*Çıkarılan metin*.
-----

Kuru sistemlerde pompalar, vidalar ve vanalar gibi ekipmanların maliyetleri ıslak sistemlere göre daha yüksekken, ön arıtma ve reaktör maliyetleri daha düşüktür. Islak sistemler 1 ton kentsel katı atığın organik fraksiyonunun arıtılması için 1 m3 taze su tüketir, kuru sistemlerdeki su tüketimi ise 10 kat daha azdır. Bunun sonucu olarak kuru sistemlerde atılan su birkaç kat daha azdır. Kuru sistemlerde termofilik şartlar altında atıkların hijyeni sağlanmış ve son ürün olarak patojensiz kompost elde edilmiş olur.[34]

Şekil 6.2 Farklı reaktör tasarımları [34] 6.1.2.2 Islak proses

İlk bakışta, ıslak sistem atıksu arıtma tesislerinde üretilen biokatıların anaerobik stabilizasyonu için yıllardır kullanılan teknolojiye benzerliği nedeniyle çekici görünmektedir. Islak sistemde fermante olacak kütlenin katı miktarı %15’ten daha azdır, bu değeri sağlamak için sisteme fazla miktarda su ilavesi yapılır. Islak sistemlerde klasik olarak tam karıştırmalı reaktör kullanılabilir. [34] Islak sistemlerde eklenen suyun sonucu olarak çok sulandırılmış çürümüş çamur oluşur, bu çamurun bertarafı için susuzlaştırılması gerekir. Susuzlaştırmadan gelen sıvı akımın da arıtılması gereklidir, bu durum sıvı sistemlerin en büyük dezavantajıdır. [5]

Prosesin basit görünüşüne karşı başarılı bir performans için birçok teknik gerekliliğin hesaba katılması ve çözülmesi gerekir. Ön arıtma prosesi atıkların çamurda yeterli kıvamda (yoğunlukta) ve kaba iri taneli, ağır kirleticilerden yoksun olmalarını sağlamak açısından önemlidir. Ön arıtma prosesi elekler, tamburlar, ezme makineleri, presler, kırıcılar ve yüzdürme ünitelerinden oluşan komplike bir tesistir. Çamur haline getirilmiş atıklar ağır fraksiyonlar ve yüzen hafif fraksiyonlar nedeniyle homojen bir yoğunlukta değildir. Anaerobik çürütme prosesi esnasında reaktörde üç faz bulunur. Dibe çöken ağır fraksiyonların ve yüzen hafif fraksiyonların periyodik olarak reaktörden dışarı alınması gerekir. Tam karıştırmalı

reaktörün bir başka teknik dezavantajı ise kısa çevrimin olmasıdır. Reaktörün kısa çevrim yapması biogaz dönüşümünü azaltmasının yanı sıra atıkların hijyenini de etkiler, örneğin patojen mikroorganizmaların ölmesi için minimum bir kalma zamanı gerekmektedir. Waasa prosesinde bu durum ana reaktöre bir ön – oda yapılıp atığın birkaç gün burada bekletilmesiyle düzeltilmeye çalışılmıştır.

-----

*Kaynak malzeme*.
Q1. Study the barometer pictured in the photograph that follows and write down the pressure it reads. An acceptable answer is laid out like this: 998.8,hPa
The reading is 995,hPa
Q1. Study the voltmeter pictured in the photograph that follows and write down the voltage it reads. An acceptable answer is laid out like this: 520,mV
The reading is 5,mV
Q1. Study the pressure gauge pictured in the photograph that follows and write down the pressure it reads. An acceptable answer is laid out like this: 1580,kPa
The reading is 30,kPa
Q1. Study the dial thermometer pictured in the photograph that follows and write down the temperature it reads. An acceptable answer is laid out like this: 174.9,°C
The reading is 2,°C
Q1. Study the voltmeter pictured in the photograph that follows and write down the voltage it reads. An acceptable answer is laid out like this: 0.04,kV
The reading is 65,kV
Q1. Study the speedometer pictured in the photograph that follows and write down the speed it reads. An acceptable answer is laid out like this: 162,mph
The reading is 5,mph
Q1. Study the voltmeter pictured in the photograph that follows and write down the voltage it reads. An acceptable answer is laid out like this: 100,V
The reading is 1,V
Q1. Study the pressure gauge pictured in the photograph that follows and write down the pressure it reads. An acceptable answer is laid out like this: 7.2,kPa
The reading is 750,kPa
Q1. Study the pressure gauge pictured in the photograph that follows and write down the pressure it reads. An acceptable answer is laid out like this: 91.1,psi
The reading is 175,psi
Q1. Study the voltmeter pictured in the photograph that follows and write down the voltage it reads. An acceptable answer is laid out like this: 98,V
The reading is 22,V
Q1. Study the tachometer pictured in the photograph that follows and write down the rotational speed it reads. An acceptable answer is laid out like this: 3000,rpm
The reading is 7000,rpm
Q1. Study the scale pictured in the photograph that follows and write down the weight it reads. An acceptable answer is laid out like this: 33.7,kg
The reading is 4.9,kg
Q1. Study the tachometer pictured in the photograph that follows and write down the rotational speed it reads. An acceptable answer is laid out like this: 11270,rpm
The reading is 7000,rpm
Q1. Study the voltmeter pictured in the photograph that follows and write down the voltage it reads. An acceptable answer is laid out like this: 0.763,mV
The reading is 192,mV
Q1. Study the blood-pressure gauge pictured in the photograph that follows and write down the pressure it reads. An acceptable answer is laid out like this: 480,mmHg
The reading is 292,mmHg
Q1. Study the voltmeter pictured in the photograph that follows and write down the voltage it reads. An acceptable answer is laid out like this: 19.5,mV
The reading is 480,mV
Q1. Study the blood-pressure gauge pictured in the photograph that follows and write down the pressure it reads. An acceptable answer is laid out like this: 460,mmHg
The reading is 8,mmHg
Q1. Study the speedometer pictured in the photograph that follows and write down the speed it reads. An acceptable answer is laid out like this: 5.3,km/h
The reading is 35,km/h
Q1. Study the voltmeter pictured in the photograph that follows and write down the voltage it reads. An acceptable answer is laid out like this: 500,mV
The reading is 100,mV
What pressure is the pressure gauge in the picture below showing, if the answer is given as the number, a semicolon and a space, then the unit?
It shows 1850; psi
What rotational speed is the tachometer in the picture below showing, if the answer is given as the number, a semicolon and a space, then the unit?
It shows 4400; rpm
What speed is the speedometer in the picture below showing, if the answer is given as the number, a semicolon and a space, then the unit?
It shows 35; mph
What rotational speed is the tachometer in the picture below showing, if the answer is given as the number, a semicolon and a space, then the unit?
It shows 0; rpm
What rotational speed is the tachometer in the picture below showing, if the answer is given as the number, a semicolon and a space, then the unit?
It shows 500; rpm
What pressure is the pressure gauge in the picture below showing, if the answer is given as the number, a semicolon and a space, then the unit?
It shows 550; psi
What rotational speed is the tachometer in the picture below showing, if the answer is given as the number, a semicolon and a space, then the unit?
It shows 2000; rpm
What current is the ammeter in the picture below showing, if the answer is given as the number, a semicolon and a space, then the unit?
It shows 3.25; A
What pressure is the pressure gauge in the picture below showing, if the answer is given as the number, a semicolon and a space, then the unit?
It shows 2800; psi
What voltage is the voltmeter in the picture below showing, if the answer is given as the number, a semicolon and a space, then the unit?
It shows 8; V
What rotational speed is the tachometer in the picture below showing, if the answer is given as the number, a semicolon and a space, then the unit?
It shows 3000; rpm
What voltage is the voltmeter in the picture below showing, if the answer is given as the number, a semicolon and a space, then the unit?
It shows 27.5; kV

-----

*Yapılacak iş A*.
Çıkarılan metne göre aşağıdaki soruları cevaplayın.
(i) Kuru sistemlerdeki su tüketimi ıslak sistemlere göre kaç kat daha azdır?
(ii) Islak sistemde fermante olacak kütlenin katı miktarı yüzde kaçtan azdır?
(iii) Waasa prosesinde kısa çevrim sorunu nasıl düzeltilmeye çalışılmıştır?
*Yapılacak iş B*. Çıkarılan metinde "reaktörün bir başka" ile başlayıp "bekletilmesiyle düzeltilmeye çalışılmıştır." ile biten bölümü hiç değiştirmeden yazıya geçirin.
*Yapılacak iş C*. Çıkarılan metinde ön arıtma prosesini oluşturan ünitelerin tamamını sıralayın.

*Yazılı cevap A*.
(i) 10 kat.
(ii) %15'ten.
(iii) Ana reaktöre bir ön oda yapılıp atığın birkaç gün burada bekletilmesiyle.

*Yazılı cevap B*.
reaktörün bir başka teknik dezavantajı ise kısa çevrimin olmasıdır. Reaktörün kısa çevrim yapması biogaz dönüşümünü azaltmasının yanı sıra atıkların hijyenini de etkiler, örneğin patojen mikroorganizmaların ölmesi için minimum bir kalma zamanı gerekmektedir. Waasa prosesinde bu durum ana reaktöre bir ön – oda yapılıp atığın birkaç gün burada bekletilmesiyle düzeltilmeye çalışılmıştır.

*Yazılı cevap C*. Elekler, tamburlar, ezme makineleri, presler, kırıcılar, yüzdürme üniteleri